▶ Description of the task
Only the lines below starting at the one containing "left hip: (514, 344, 1)" and ending at the one containing "right wrist: (822, 350, 2)" belong in the answer, each copied exactly.

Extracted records

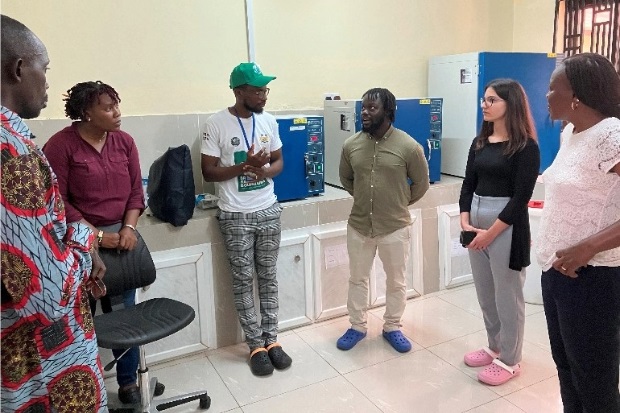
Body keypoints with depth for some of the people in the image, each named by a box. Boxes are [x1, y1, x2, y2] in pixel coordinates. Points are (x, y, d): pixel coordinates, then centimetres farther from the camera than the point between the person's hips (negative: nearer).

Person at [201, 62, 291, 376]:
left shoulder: (269, 121, 3)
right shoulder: (216, 125, -11)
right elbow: (208, 172, -10)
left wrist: (265, 171, -13)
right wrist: (244, 166, -22)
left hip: (269, 211, 4)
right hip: (235, 217, -4)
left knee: (268, 277, 11)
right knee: (243, 281, 5)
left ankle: (271, 339, 24)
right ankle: (256, 345, 19)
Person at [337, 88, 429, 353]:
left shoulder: (408, 146, -14)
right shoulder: (351, 145, -5)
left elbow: (421, 184, 0)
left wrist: (399, 203, 6)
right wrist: (365, 199, 10)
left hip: (394, 227, -2)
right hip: (358, 225, 3)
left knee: (396, 282, 14)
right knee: (357, 279, 16)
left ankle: (392, 328, 35)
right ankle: (357, 327, 35)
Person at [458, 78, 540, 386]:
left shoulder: (525, 146, -9)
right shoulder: (479, 143, 9)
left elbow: (521, 196, -13)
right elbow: (468, 185, 8)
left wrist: (491, 232, -15)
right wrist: (465, 222, -6)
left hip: (507, 226, -6)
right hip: (477, 223, 7)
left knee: (507, 296, 5)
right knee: (484, 293, 16)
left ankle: (510, 361, 23)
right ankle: (495, 348, 35)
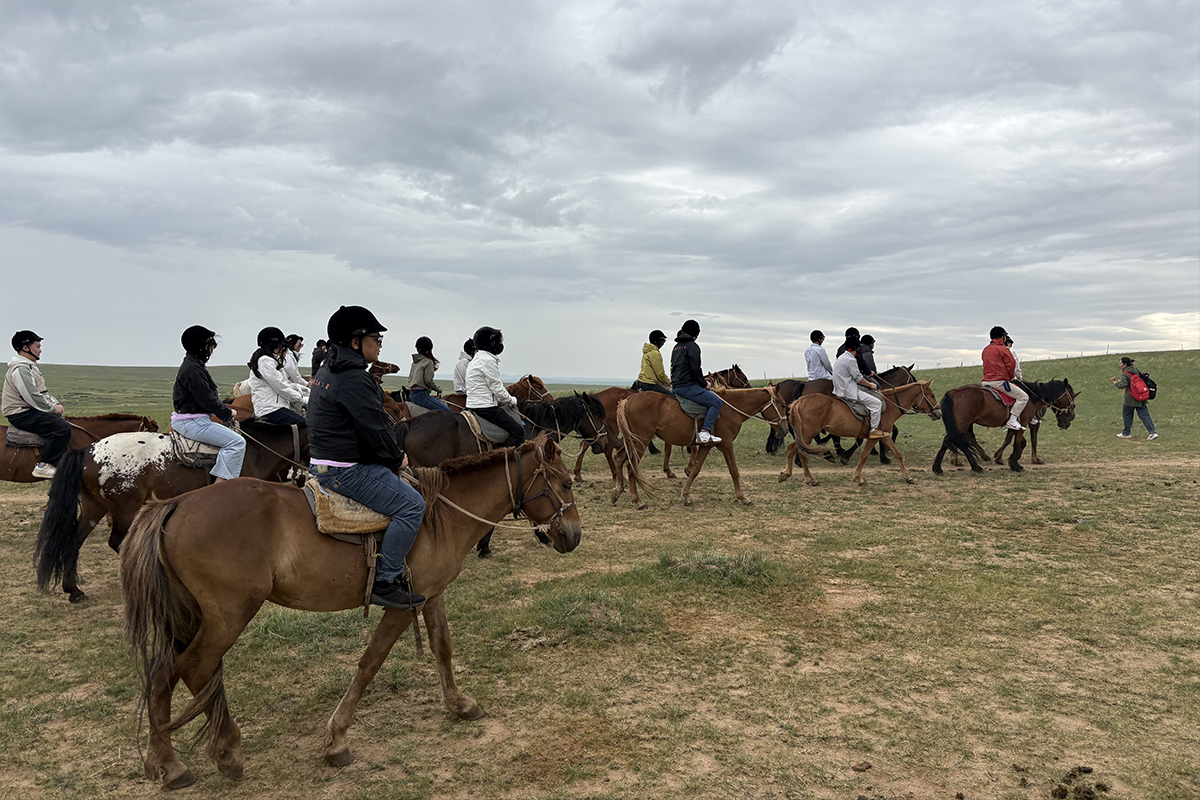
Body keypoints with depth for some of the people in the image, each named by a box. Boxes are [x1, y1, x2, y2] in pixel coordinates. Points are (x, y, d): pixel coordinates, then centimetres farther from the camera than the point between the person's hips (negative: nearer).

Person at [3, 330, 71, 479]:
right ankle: (44, 466, -24)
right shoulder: (20, 369, -17)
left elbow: (43, 393, 23)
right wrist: (52, 408, -12)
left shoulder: (30, 367, 18)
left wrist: (56, 404, 8)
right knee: (63, 428, -26)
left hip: (32, 411, 11)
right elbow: (32, 397, -23)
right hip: (22, 415, -11)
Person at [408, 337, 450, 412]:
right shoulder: (428, 362, -10)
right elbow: (428, 381, -15)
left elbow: (409, 378, 18)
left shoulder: (415, 362, 14)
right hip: (421, 395, -9)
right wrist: (438, 389, 0)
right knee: (446, 410, -11)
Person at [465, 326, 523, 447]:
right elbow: (496, 388, -14)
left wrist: (501, 401, 18)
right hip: (485, 408, -11)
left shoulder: (477, 359, 19)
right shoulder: (488, 360, -14)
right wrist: (511, 401, 1)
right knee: (518, 431, -12)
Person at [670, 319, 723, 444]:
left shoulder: (677, 346, 19)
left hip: (676, 386, 10)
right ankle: (705, 433, -24)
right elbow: (695, 369, -16)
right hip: (687, 386, -10)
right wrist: (704, 384, -1)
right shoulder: (692, 346, -8)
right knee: (717, 402, -12)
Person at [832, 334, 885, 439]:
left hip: (841, 390, 11)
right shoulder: (850, 360, -18)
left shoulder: (841, 357, 13)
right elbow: (858, 378, -14)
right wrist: (871, 385, 1)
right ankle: (873, 430, -5)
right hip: (849, 392, -11)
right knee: (876, 403, -9)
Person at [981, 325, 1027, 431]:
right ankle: (1012, 420, -13)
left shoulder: (985, 350, 16)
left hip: (986, 381, 8)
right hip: (1000, 382, -8)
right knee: (1023, 397, -5)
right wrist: (1012, 377, 13)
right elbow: (1011, 365, -7)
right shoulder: (1003, 349, -7)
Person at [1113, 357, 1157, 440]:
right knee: (1144, 415, 6)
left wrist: (1115, 382, -5)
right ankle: (1153, 432, -2)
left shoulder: (1125, 374, -14)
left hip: (1131, 399, -7)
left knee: (1127, 415, 10)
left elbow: (1122, 385, -24)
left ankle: (1126, 433, 21)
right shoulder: (1136, 370, 9)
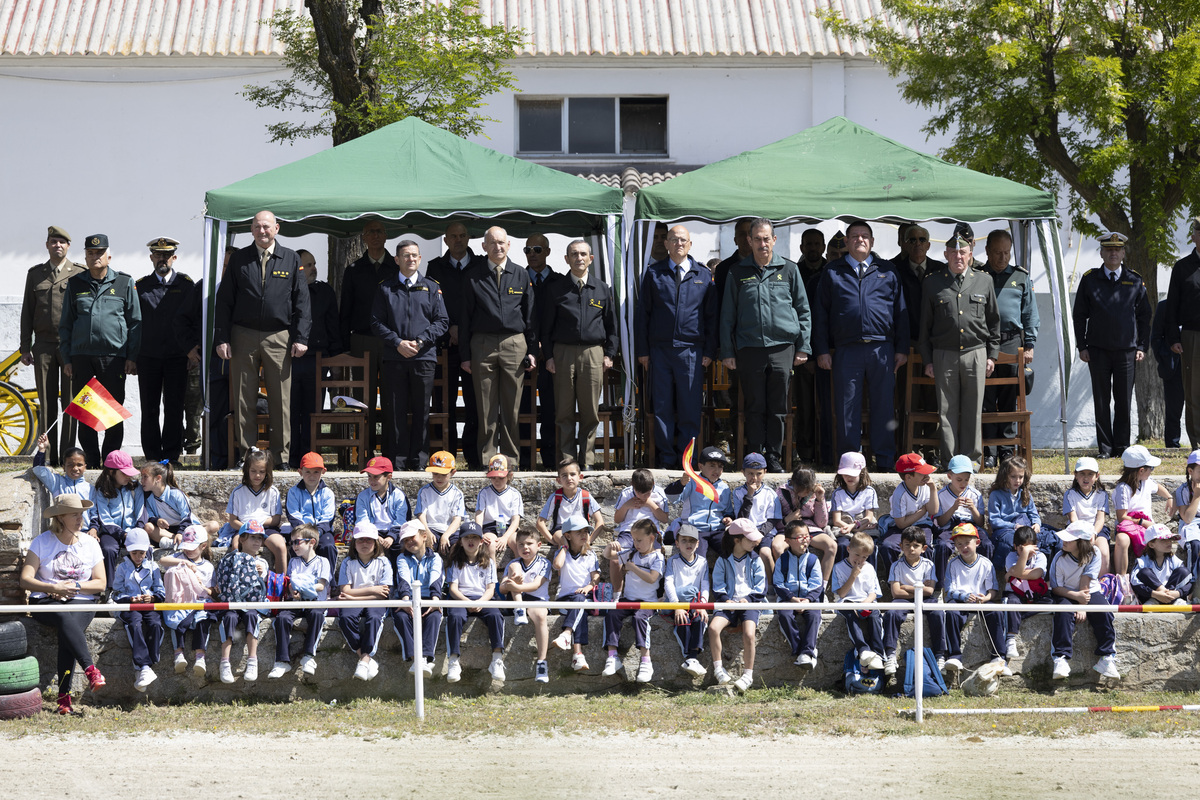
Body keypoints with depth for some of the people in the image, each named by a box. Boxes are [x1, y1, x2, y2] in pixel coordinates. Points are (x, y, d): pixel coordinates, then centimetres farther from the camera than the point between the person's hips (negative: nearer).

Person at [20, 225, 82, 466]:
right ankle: (48, 454, 5)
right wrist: (25, 347, 7)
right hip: (44, 345, 2)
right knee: (46, 403, 2)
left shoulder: (80, 273, 4)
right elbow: (27, 311, 12)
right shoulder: (35, 274, 12)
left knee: (71, 403, -2)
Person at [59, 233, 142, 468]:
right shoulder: (75, 284, 13)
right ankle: (91, 460, 8)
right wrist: (66, 358, 9)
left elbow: (135, 322, 8)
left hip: (113, 357, -2)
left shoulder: (124, 283, 7)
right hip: (81, 357, 2)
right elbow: (66, 323, 16)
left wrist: (132, 357, 1)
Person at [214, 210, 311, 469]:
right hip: (243, 337, 1)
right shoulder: (239, 259, 7)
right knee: (244, 399, 3)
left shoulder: (291, 260, 7)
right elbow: (224, 300, 7)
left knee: (281, 400, 0)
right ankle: (246, 454, 9)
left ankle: (281, 455, 6)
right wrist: (222, 338, -1)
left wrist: (300, 337, -2)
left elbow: (301, 301, 6)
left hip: (278, 337, 0)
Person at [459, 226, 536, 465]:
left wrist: (532, 351, 5)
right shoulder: (473, 276, 5)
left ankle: (511, 458, 9)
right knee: (486, 408, 0)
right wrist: (465, 354, 0)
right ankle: (487, 458, 6)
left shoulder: (521, 275, 9)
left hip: (514, 344, 1)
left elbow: (530, 315, 11)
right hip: (483, 344, -1)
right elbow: (465, 317, 6)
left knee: (512, 407, 2)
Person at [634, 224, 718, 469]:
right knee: (662, 408, 1)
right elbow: (641, 312, 8)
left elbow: (712, 315, 10)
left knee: (690, 408, -1)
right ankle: (666, 459, 8)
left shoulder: (703, 275, 9)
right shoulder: (653, 273, 7)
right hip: (659, 350, 0)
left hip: (691, 350, 0)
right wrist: (642, 350, 1)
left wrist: (710, 351, 2)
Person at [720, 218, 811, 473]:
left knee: (778, 408, 2)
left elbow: (803, 311, 12)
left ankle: (774, 458, 9)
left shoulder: (789, 270, 9)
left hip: (782, 347, 0)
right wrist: (727, 352, 5)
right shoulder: (738, 273, 9)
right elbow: (727, 315, 11)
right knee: (755, 407, 1)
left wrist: (803, 347, 5)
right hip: (749, 349, 0)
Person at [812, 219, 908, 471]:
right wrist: (822, 350, 2)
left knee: (884, 406, 1)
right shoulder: (833, 273, 10)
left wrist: (902, 349, 6)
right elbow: (820, 314, 9)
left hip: (882, 349, 0)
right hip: (846, 350, 0)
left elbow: (900, 312, 11)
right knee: (847, 407, 1)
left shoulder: (887, 271, 12)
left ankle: (884, 460, 8)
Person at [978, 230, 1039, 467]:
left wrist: (1029, 345, 6)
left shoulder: (1021, 277, 12)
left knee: (1009, 399, 3)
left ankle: (1006, 450, 10)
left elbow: (1030, 314, 12)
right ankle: (989, 453, -1)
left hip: (1012, 343, 1)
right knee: (986, 399, -3)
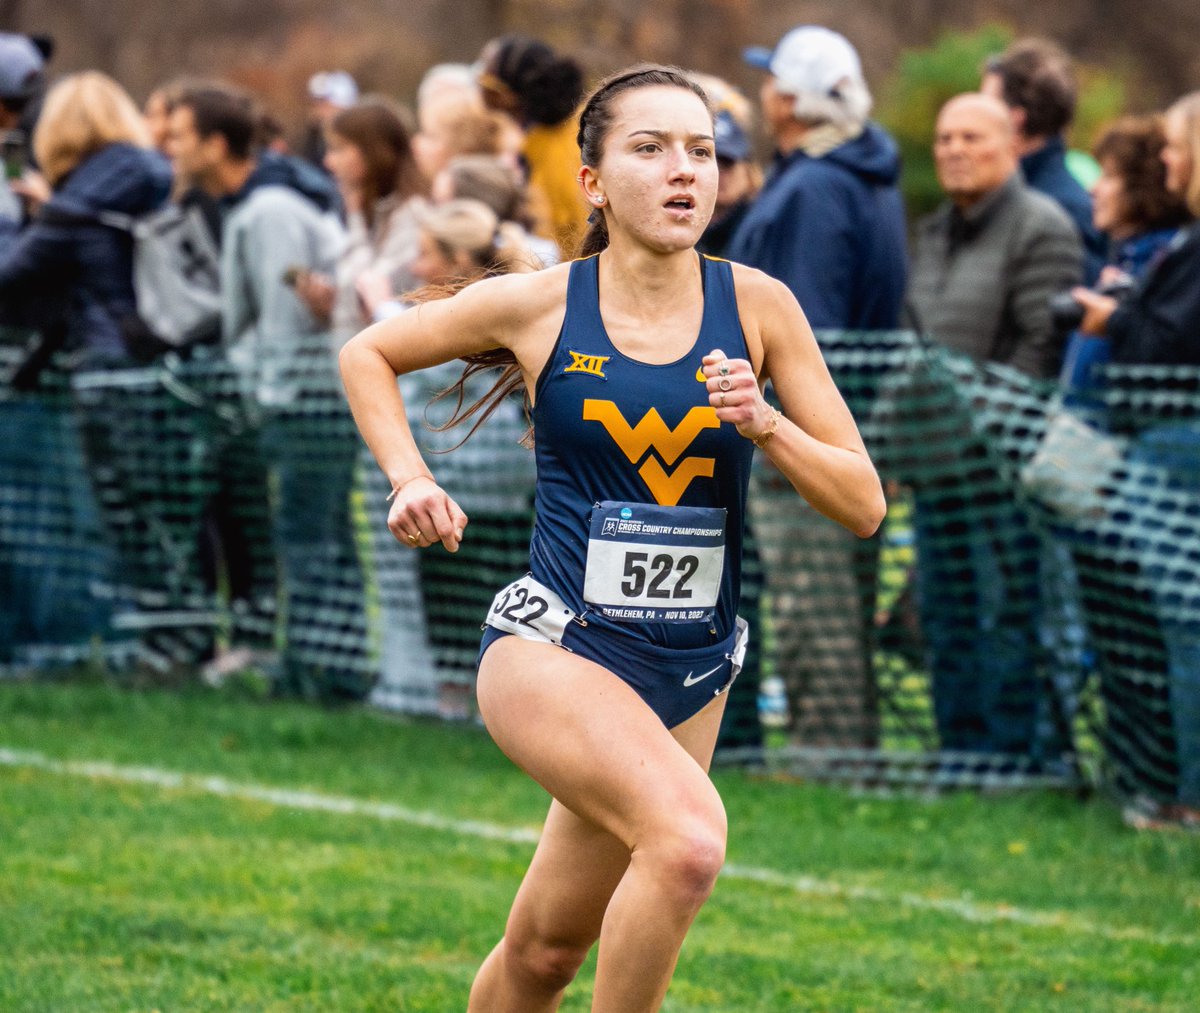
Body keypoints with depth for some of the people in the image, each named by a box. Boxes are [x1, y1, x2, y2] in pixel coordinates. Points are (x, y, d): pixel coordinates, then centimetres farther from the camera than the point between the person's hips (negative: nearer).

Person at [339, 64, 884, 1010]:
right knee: (689, 835, -32)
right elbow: (368, 355, 12)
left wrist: (766, 425, -17)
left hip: (692, 675, 4)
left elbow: (864, 504, 0)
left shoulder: (756, 307, -2)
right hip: (553, 646, -3)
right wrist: (411, 480, -2)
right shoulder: (538, 306, -6)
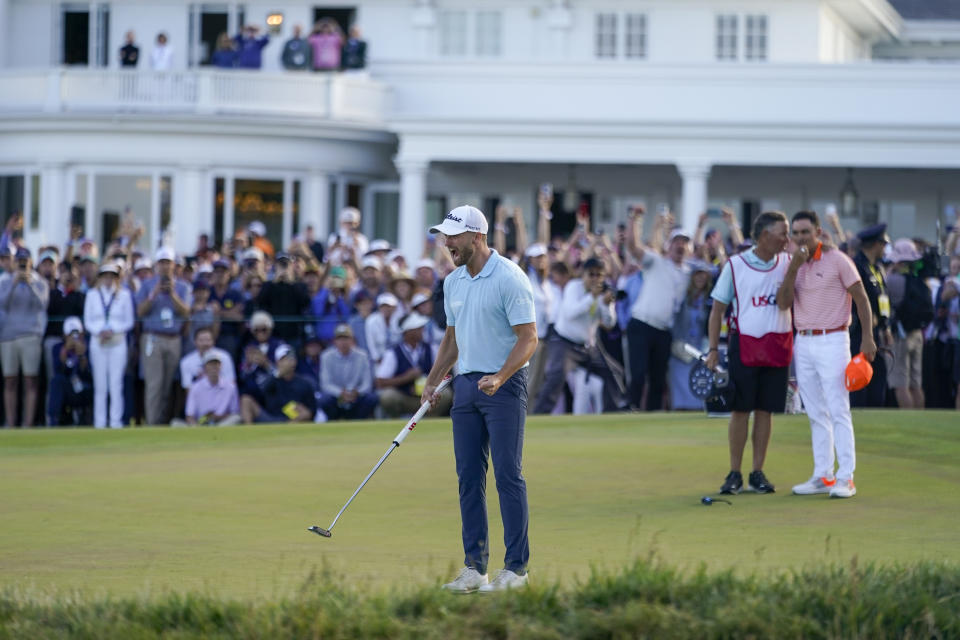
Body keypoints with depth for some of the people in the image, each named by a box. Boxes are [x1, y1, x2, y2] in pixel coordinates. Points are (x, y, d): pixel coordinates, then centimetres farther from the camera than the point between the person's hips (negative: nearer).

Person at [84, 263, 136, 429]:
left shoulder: (124, 295, 7)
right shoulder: (92, 295, 11)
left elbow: (129, 322, 5)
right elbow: (88, 321, 8)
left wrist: (112, 330, -9)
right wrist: (100, 331, -10)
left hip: (118, 341, -1)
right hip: (97, 341, 1)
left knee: (116, 383, -8)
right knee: (100, 384, 0)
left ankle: (116, 421, -6)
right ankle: (99, 422, 2)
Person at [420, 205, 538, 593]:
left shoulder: (509, 278, -13)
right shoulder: (453, 282, 11)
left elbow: (529, 338, -15)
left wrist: (499, 378, -26)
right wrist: (433, 382, 14)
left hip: (503, 385, -7)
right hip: (466, 384, 7)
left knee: (507, 474, -7)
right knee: (469, 477, 5)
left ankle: (516, 566, -2)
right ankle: (474, 566, 8)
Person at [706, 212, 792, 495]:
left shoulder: (787, 263, 5)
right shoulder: (735, 265, -1)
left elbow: (783, 302, -7)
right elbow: (718, 309, 2)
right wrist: (713, 349, -4)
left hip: (777, 346, 2)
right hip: (744, 346, -2)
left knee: (765, 410, 4)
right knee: (740, 410, 0)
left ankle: (758, 472, 11)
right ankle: (734, 474, 6)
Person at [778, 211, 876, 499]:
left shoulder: (837, 260, -7)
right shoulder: (793, 264, 9)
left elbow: (861, 297, -6)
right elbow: (783, 302, -2)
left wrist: (867, 337, -12)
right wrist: (794, 267, -13)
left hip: (831, 342, -6)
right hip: (803, 343, 6)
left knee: (838, 411, -9)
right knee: (816, 413, 8)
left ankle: (846, 478, -10)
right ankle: (822, 476, 12)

▶ Result of this exercise
left hip: (514, 344, 1)
left elbow: (530, 315, 11)
right hip: (483, 344, -1)
right elbow: (465, 317, 6)
left knee: (512, 407, 2)
Person at [634, 224, 718, 469]:
right knee: (662, 408, 1)
right elbow: (641, 312, 8)
left elbow: (712, 315, 10)
left knee: (690, 408, -1)
right ankle: (666, 459, 8)
left shoulder: (703, 275, 9)
right shoulder: (653, 273, 7)
right hip: (659, 350, 0)
left hip: (691, 350, 0)
right wrist: (642, 350, 1)
left wrist: (710, 351, 2)
Person at [720, 218, 811, 473]:
left knee: (778, 408, 2)
left elbow: (803, 311, 12)
left ankle: (774, 458, 9)
left shoulder: (789, 270, 9)
left hip: (782, 347, 0)
right wrist: (727, 352, 5)
right shoulder: (738, 273, 9)
right elbow: (727, 315, 11)
right knee: (755, 407, 1)
left wrist: (803, 347, 5)
right hip: (749, 349, 0)
Person at [812, 219, 908, 471]:
right wrist: (822, 350, 2)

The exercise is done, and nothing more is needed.